Анисий думал, решение будет такое: установить
за Стеничем, Несвицкой и Бурылиным (когда выйдет из узилища) негласное
наблюдение, проверить все их перемещения за минувший год, ну еще, может,
какой-нибудь следственный эксперимент устроить.
Но нет, непредсказуемый шеф рассудил иначе.
Утром, когда Анисий, ежась под унылым дождиком, явился на Малую Никитскую, Маса
передал записку:
На некоторое время исчезаю. Попробую зайти с
противуположного конца. А вы пока поработайте с Ижицыным. Боюсь, не наломал бы
он дров от излишнего усердия. С другой стороны, субъект он мало приятный, но
цепкий, глядишь, что-нибудь и нащупает.
ЭФ.
Вот тебе и на. С какого это еще
«противуположного»?
Важнейшего следователя пришлось поискать.
Анисий протелефонировал в прокуратуру – сказали: «выехал по вызову
Жандармского». Связался с Жандармским управлением – ответили: «отбыл по
срочному делу, не подлежащему телефонному обсуждению». Голос у дежурного был
такой взвинченный, что Тюльпанов догадался – видать, новое убийство. А еще
через четверть часа от Ижицына прибыл посыльный – городовой Линьков. Заглянул к
коллежскому советнику, не застал и явился к Тюльпанову на Гранатный.
– Кошмарное происшествие, ваше
благородие, – доложил Линьков, ужасно волнуясь. – Бесчеловечное
умерщвление малолетней особы. Такая беда, такая беда…
Шмыгнул носом и покраснел, видно устыдившись
своей чувствительности.
Анисий смотрел на тонкошеего, нескладного
полицейского и видел его насквозь. Грамотный, сентиментальный, и книжки, поди,
читать любит. Пошел от бедности в полицию, только не для него, куренка, эта
грубая служба. Был бы Тюльпанов таким же, если б не счастливая встреча с
Эрастом Петровичем.
– Едемте, Линьков, – сказал Анисий,
нарочно называя городового на «вы». – Давайте прямо в морг, все равно туда
привезут.
Вот что значит дедукция – расчет оказался
верен. Всего полчасика посидел Анисий в сторожке у Пахоменки, поболтал с
приятным человеком о житье-бытье, и подкатили к воротам три пролетки, а за ними
глухая карета без окон, так называемая «труповозка».

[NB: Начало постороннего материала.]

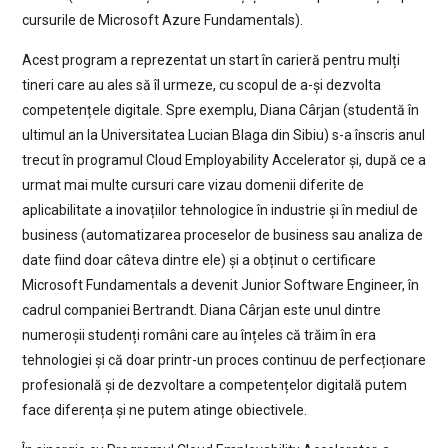
cursurile de Microsoft Azure Fundamentals).
Acest program a reprezentat un start în carieră pentru mulți
tineri care au ales să îl urmeze, cu scopul de a-și dezvolta
competențele digitale. Spre exemplu, Diana Cârjan (studentă în
ultimul an la Universitatea Lucian Blaga din Sibiu) s-a înscris anul
trecut în programul Cloud Employability Accelerator și, după ce a
urmat mai multe cursuri care vizau domenii diferite de
aplicabilitate a inovațiilor tehnologice în industrie și în mediul de
business (automatizarea proceselor de business sau analiza de
date fiind doar câteva dintre ele) și a obținut o certificare
Microsoft Fundamentals a devenit Junior Software Engineer, în
cadrul companiei Bertrandt. Diana Cârjan este unul dintre
numeroșii studenți români care au înțeles că trăim în era
tehnologiei și că doar printr-un proces continuu de perfecționare
profesională și de dezvoltare a competențelor digitală putem
face diferența și ne putem atinge obiectivele.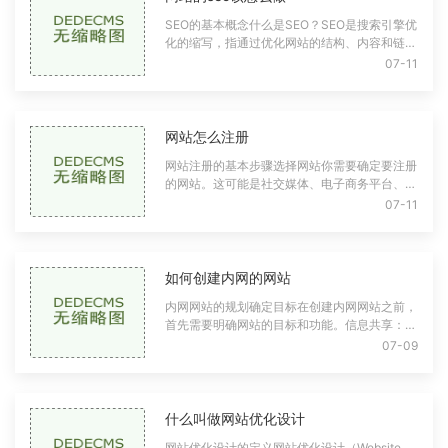
SEO的基本概念什么是SEO？SEO是搜索引擎优
化的缩写，指通过优化网站的结构、内容和链接
等因素，提高网站在搜索引擎结果页面
07-11
（SERP）中的自然排名。目标是增加有机流
量，提高用户体
网站怎么注册
网站注册的基本步骤选择网站你需要确定要注册
的网站。这可能是社交媒体、电子商务平台、在
线学习网站等。可以根据你的需求和兴趣选择合
07-11
适的网站。找到注册入口大多数网站在首
如何创建内网的网站
内网网站的规划确定目标在创建内网网站之前，
首先需要明确网站的目标和功能。信息共享：提
供公告、新闻、文档等信息。协作平台：支持团
07-09
队项目管理、任务分配等功能。资源管理
什么叫做网站优化设计
网站优化设计的定义网站优化设计（Website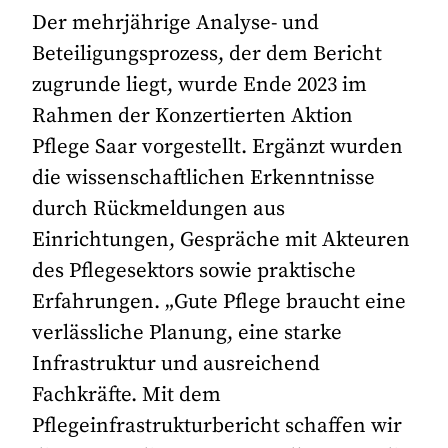
Der mehrjährige Analyse- und
Beteiligungsprozess, der dem Bericht
zugrunde liegt, wurde Ende 2023 im
Rahmen der Konzertierten Aktion
Pflege Saar vorgestellt. Ergänzt wurden
die wissenschaftlichen Erkenntnisse
durch Rückmeldungen aus
Einrichtungen, Gespräche mit Akteuren
des Pflegesektors sowie praktische
Erfahrungen. „Gute Pflege braucht eine
verlässliche Planung, eine starke
Infrastruktur und ausreichend
Fachkräfte. Mit dem
Pflegeinfrastrukturbericht schaffen wir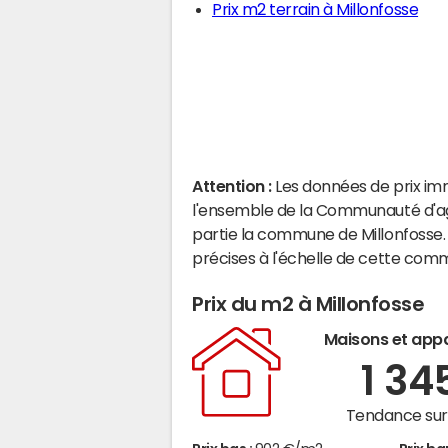
Prix m2 terrain à Millonfosse
Attention :
Les données de prix im
l'ensemble de la Communauté d'agg
partie la commune de Millonfosse
précises à l'échelle de cette com
Prix du m2 à Millonfosse
Maisons et app
1 34
Tendance sur 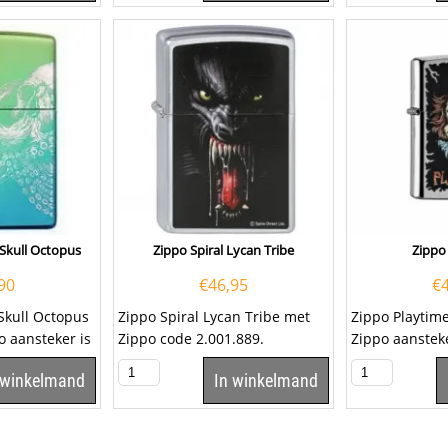
Skull Octopus
Zippo Spiral Lycan Tribe
Zippo
90
€
46,95
€
Skull Octopus
Zippo Spiral Lycan Tribe met
Zippo Playti
o aansteker is
Zippo code 2.001.889.
Zippo aanstek
voorzijde een 
 winkelmand
In winkelmand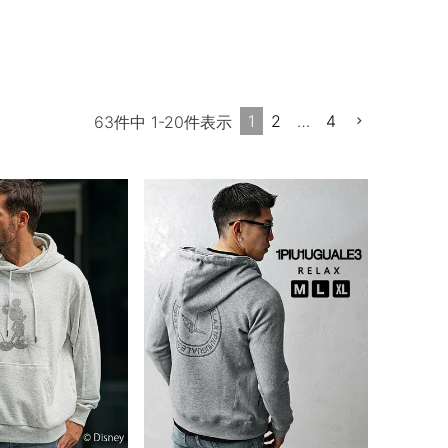
1
2
…
4
63
件中
1
-
20
件表示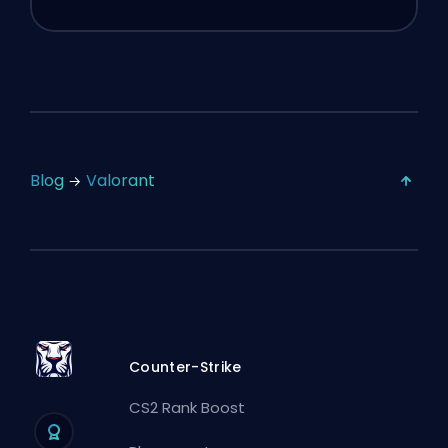
Blog
Valorant
Counter-Strike
CS2 Rank Boost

Из первой пролетки вышли Ижицын с Захаровым,
из второй – фотограф с ассистентом, из третьей – двое жандармов и старший
городовой. А из кареты никто не вышел. Жандармы открыли облезлые дверцы,
вынесли на носилках нечто короткое, прикрытое брезентом.
Медицинский эксперт был хмур и грыз свою
неизменную трубку с каким-то особенным ожесточением, зато следователь выглядел
бодрым и оживленным, чуть ли даже не радостным. Увидев Анисия, переменился в
лице:
– А-а, это вы. Стало быть, уже пронюхали?
Ваш начальник тоже здесь?
Но когда выяснилось, что Фандорина нет и не
будет, да и его помощник пока ничего толком не знает, Ижицын вновь воспрял
духом.
– Ну, теперь закрутится, – сообщил
он, энергично потирая руки. – Стало быть, так. Сегодня на рассвете путевые
обходчики передаточной ветви Московско-Брестской железной дороги обнаружили в
кустах близ Ново-Тихвинского переезда труп малолетней бродяжки. Егор Виллемович
определил, что смерть наступила не позднее полуночи. Неаппетитное, доложу вам,
Тюльпанов, было зрелище! – Ижицын коротко хохотнул. – Вообразите:
пузо, натурально, выпотрошено, вокруг на ветках потроха развешаны, а что до
физиономии…
– Что, снова кровавый поцелуй?! – в
волнении вскричал Анисий.
Следователь прыснул, да и не смог
остановиться, закис со смеху – видно, нервы.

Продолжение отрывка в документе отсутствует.